Here are some tips to help you get started:
Make on-time payments, every time
Your payment history is the largest factors in determining FICO credit scores. Making on-time payments, even if it’s only a minimum payment, can help you build a good credit history.
A late payment could hurt your scores and stay on your credit reports for up to seven years. The damage will also increase the longer a bill goes unpaid. While making a minimum payment will count as an on-time payment, you should also try to pay your bill in full each month to avoid racking up credit card debt.
Keep your credit utilization ratio low
Overall credit utilization refers to how much of your available revolving credit you use at any given time. If you have credit cards and no other revolving credit accounts, you can figure out your credit utilization rate by dividing your total credit card balances by your total credit card limits and then multiplying that number by 100 to get a percentage.
For example, if you have three credit cards with a combined credit limit of $4,000, having a combined balance of $1,000 would put your credit utilization at 25%
This percentage is used by credit scoring models because it’s often correlated with lending risk. If you’re close to maxing out your cards when you apply for new credit, for example, the lender may think that you’d have trouble repaying your new bills.
While there’s no magic number for credit utilization, most experts recommend keeping your overall credit utilization below 30%. But, those with the highest scores tend to have credit utilization ratios below 10%.
What’s next?
Building up to a good FICO score takes consistency and patience. To help you stay on track, consider checking your FICO credit scores at least once a month. You can check your FICO® Score 8 for free through certain banks and credit card issuers, as well as through a free account with Experian, one of the main credit bureaus.
If you want a holistic view of your credit scores, check your VantageScore credit scores, too. Credit Karma provides free credit reports and VantageScore® 3.0 credit scores from TransUnion and Equifax.

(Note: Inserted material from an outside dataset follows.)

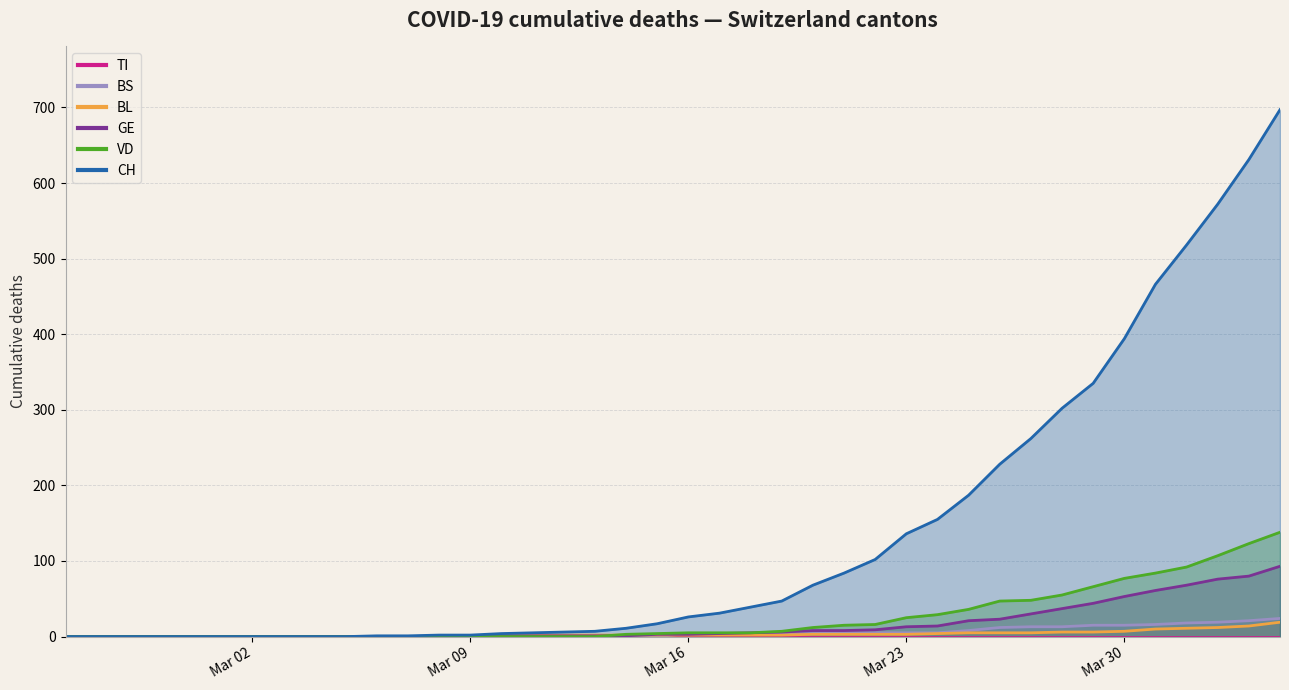

Which series has the largest total across all categories?

CH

Knowing where your credit scores lie can help you determine whether your application is likely to get approved and whether it makes more sense to focus on building your credit and applying later.

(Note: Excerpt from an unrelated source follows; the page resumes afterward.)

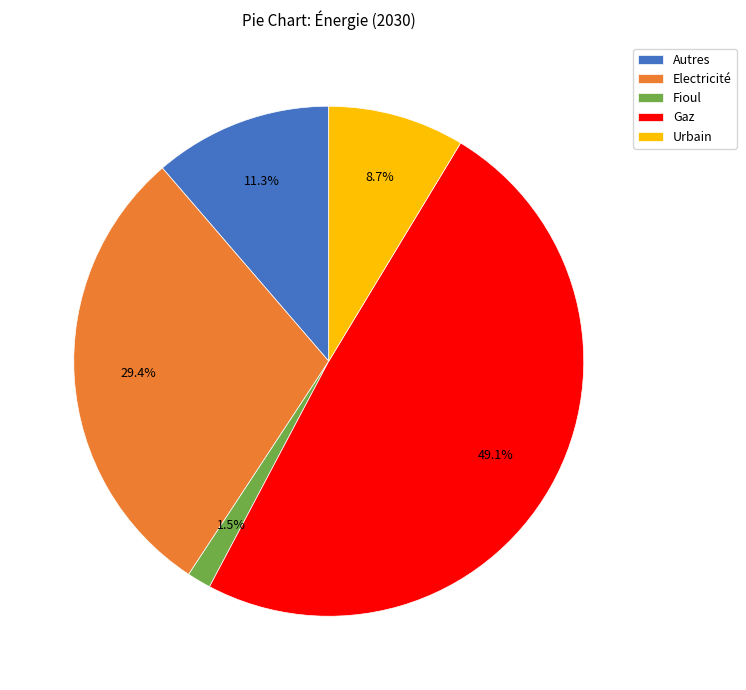

Do Gaz and Autres together represent more than half of the pie?

Yes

FAQs about FICO credit scores
A FICO Score is one type of credit score, but it’s not the only kind. You may have several different credit scores, including multiple versions of your FICO Score, as well as scores from other models such as VantageScore. These scores are calculated using different scoring models and data sources, which means they often vary. As a result, you don’t have just one credit score. Your score can differ depending on the scoring model used, where the underlying credit data comes from and even when it’s calculated.
FICO typically classifies a good score as one that falls between 670 and 739, meaning it’s near or slightly above the average score among U.S. consumers. Many lenders view this range favorably, but that doesn’t mean having a good FICO score guarantees credit approval. What’s considered “good” by FICO might not meet a specific lender’s requirements.
There are dozens of FICO Score versions, with about 20 widely used across the mortgage, credit card and auto lending industries. When you check your FICO Score for free, you’re typically shown your FICO Score 8, the most commonly used version. Still, lenders may rely on different FICO Score versions depending on the type of credit they offer.
FICO and VantageScore are both companies that create credit scoring models using the information in your credit reports. But, they have different rules for who can be scored and how certain credit behaviors are weighed.
To generate a FICO score, you need to have at least one account that’s been open for at least six months and reported to a credit bureau within the last six months. VantageScore models are more flexible: they can often generate a score for a person with just one account and a shorter credit history, using data reported within the last 24 months.